Depois da interrupção do seu plano de actividades em 2021 devido a covid-19, a Comissão Consultiva do Trabalho, CCT, retomou esta sexta-feira as discussões em torno da revisão da lei do trabalho e do salário mínimo.
Os parceiros do CCT dizem que estão a ser confrontados com a necessidade de adequar a Lei do Trabalho às circunstâncias decorrentes da pandemia da COVID-19
Margarida Talapa, Ministra do Trabalho e Segurança Social, e também presidente do CCT, disse a propósito da Proposta de Revisão da lei do trabalho, Lei nº 23/2007, de 01 de Agosto, que o governo está satisfeito pelos avanços realizados com vista a sua revisão.

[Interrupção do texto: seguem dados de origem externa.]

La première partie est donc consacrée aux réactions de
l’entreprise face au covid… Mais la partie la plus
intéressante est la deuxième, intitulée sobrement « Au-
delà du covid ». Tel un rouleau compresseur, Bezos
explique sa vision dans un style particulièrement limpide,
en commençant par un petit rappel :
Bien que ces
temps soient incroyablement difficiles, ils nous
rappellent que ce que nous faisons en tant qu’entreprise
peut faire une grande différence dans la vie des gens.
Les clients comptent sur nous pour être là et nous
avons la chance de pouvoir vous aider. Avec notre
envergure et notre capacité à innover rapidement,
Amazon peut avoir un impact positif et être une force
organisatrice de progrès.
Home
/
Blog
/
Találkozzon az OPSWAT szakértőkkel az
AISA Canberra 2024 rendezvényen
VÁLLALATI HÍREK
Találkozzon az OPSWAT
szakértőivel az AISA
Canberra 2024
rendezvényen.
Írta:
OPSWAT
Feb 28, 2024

Para Talapa, os esforços conjugados e o espírito colaborativo demonstrado, em todas as etapas, pelos Parceiros Sociais e demais actores interessados, contribuíram para que o Ante-Projecto de revisão desta Lei, fosse concluído e submetido para a apreciação deste órgão.
Falando na sessão de abertura da primeira sessão do CCT, a ministra explicou que a revisão da Lei do trabalho, instrumento no qual constam os requisitos para a constituição e gestão das relações jurídicas do trabalho subordinado, mostrou-se ser pertinente e urgente porquanto o governo constatou que a mesma não estava ajustada às dinâmicas actuais do mercado laboral.

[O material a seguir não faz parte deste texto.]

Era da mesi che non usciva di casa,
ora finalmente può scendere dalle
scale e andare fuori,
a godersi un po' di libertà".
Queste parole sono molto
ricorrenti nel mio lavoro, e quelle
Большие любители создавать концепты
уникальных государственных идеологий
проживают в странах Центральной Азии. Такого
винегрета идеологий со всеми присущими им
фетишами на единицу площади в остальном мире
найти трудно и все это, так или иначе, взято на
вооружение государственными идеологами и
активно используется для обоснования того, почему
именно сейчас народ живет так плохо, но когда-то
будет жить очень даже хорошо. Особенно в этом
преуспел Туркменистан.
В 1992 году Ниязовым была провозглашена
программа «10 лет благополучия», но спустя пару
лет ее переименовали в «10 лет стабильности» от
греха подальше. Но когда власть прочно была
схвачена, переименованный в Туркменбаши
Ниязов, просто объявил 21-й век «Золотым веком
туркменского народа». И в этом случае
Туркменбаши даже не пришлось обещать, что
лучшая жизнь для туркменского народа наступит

“Esta constatação levou-nos a que começássemos com um exercício colectivo de reformulá-la e contextualiza-la; conciliando e harmonizando as especificidades das matérias nela tratadas com as normas internacionais do trabalho de modo a equilibrar os interesses de todos os intervenientes” disse.
Os parceiros do CCT dizem que estão a ser confrontados com a necessidade de adequar a Lei do Trabalho às circunstâncias decorrentes de um fenómeno devastador que assolou todo o Planeta: à pandemia da COVID-19.
A ministra recorda que quando a pandemia eclodiu e evoluiu, sobretudo nas fases 2 e 3, na ausência de um instrumento legal que regulasse o impedimento laboral prolongado para além de 3 meses, o Governo e os parceiros sociais tiveram que recorrer à sensibilização ao trabalho rotativo e incentivar o teletrabalho.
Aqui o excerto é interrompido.